Write the data out again, matching every line exactly.

→ **Change detection outputs**:
▬▬▬▬▬▬

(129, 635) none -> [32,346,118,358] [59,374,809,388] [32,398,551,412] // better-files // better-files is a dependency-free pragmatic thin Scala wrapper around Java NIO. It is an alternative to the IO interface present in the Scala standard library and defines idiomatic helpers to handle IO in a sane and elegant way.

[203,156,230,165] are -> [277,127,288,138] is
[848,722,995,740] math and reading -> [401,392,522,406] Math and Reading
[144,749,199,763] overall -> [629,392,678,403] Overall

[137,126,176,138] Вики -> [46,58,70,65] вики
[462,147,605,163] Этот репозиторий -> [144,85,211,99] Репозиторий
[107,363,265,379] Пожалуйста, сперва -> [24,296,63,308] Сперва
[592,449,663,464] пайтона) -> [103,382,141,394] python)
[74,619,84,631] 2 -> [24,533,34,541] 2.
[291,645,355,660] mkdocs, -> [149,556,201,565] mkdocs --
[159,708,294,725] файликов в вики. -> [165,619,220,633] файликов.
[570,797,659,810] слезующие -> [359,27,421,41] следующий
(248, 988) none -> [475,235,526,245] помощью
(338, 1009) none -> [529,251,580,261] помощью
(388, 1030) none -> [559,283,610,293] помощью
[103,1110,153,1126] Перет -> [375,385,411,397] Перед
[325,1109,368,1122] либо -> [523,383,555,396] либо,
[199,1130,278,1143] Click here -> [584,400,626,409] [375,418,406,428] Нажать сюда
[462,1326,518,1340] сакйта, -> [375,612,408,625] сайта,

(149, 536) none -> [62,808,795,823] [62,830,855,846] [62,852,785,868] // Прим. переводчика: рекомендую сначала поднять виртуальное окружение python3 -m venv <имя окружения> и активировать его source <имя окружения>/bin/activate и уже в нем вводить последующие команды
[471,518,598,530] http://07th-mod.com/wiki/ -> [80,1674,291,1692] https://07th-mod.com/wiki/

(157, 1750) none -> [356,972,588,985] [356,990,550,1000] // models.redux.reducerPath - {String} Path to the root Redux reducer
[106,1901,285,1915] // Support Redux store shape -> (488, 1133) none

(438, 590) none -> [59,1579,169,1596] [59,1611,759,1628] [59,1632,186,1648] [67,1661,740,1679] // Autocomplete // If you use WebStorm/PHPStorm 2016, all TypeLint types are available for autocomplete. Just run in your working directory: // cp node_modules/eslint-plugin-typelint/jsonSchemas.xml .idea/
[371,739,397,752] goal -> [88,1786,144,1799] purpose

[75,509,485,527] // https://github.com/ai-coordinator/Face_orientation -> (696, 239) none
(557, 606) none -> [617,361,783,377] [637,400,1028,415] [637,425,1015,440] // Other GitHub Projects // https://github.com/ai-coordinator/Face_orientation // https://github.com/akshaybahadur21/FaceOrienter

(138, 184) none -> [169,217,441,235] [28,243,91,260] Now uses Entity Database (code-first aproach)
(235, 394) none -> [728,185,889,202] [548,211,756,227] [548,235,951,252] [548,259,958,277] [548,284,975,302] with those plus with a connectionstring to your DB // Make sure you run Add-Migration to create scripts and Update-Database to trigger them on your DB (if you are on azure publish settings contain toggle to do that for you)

▬▬▬▬▬▬

→ **ANSWER SPACE**:
(129, 635) none -> [32,346,118,358] [59,374,809,388] [32,398,551,412] // better-files // better-files is a dependency-free pragmatic thin Scala wrapper around Java NIO. It is an alternative to the IO interface present in the Scala standard library and defines idiomatic helpers to handle IO in a sane and elegant way.

[203,156,230,165] are -> [277,127,288,138] is
[848,722,995,740] math and reading -> [401,392,522,406] Math and Reading
[144,749,199,763] overall -> [629,392,678,403] Overall

[137,126,176,138] Вики -> [46,58,70,65] вики
[462,147,605,163] Этот репозиторий -> [144,85,211,99] Репозиторий
[107,363,265,379] Пожалуйста, сперва -> [24,296,63,308] Сперва
[592,449,663,464] пайтона) -> [103,382,141,394] python)
[74,619,84,631] 2 -> [24,533,34,541] 2.
[291,645,355,660] mkdocs, -> [149,556,201,565] mkdocs --
[159,708,294,725] файликов в вики. -> [165,619,220,633] файликов.
[570,797,659,810] слезующие -> [359,27,421,41] следующий
(248, 988) none -> [475,235,526,245] помощью
(338, 1009) none -> [529,251,580,261] помощью
(388, 1030) none -> [559,283,610,293] помощью
[103,1110,153,1126] Перет -> [375,385,411,397] Перед
[325,1109,368,1122] либо -> [523,383,555,396] либо,
[199,1130,278,1143] Click here -> [584,400,626,409] [375,418,406,428] Нажать сюда
[462,1326,518,1340] сакйта, -> [375,612,408,625] сайта,

(149, 536) none -> [62,808,795,823] [62,830,855,846] [62,852,785,868] // Прим. переводчика: рекомендую сначала поднять виртуальное окружение python3 -m venv <имя окружения> и активировать его source <имя окружения>/bin/activate и уже в нем вводить последующие команды
[471,518,598,530] http://07th-mod.com/wiki/ -> [80,1674,291,1692] https://07th-mod.com/wiki/

(157, 1750) none -> [356,972,588,985] [356,990,550,1000] // models.redux.reducerPath - {String} Path to the root Redux reducer
[106,1901,285,1915] // Support Redux store shape -> (488, 1133) none

(438, 590) none -> [59,1579,169,1596] [59,1611,759,1628] [59,1632,186,1648] [67,1661,740,1679] // Autocomplete // If you use WebStorm/PHPStorm 2016, all TypeLint types are available for autocomplete. Just run in your working directory: // cp node_modules/eslint-plugin-typelint/jsonSchemas.xml .idea/
[371,739,397,752] goal -> [88,1786,144,1799] purpose

[75,509,485,527] // https://github.com/ai-coordinator/Face_orientation -> (696, 239) none
(557, 606) none -> [617,361,783,377] [637,400,1028,415] [637,425,1015,440] // Other GitHub Projects // https://github.com/ai-coordinator/Face_orientation // https://github.com/akshaybahadur21/FaceOrienter

(138, 184) none -> [169,217,441,235] [28,243,91,260] Now uses Entity Database (code-first aproach)
(235, 394) none -> [728,185,889,202] [548,211,756,227] [548,235,951,252] [548,259,958,277] [548,284,975,302] with those plus with a connectionstring to your DB // Make sure you run Add-Migration to create scripts and Update-Database to trigger them on your DB (if you are on azure publish settings contain toggle to do that for you)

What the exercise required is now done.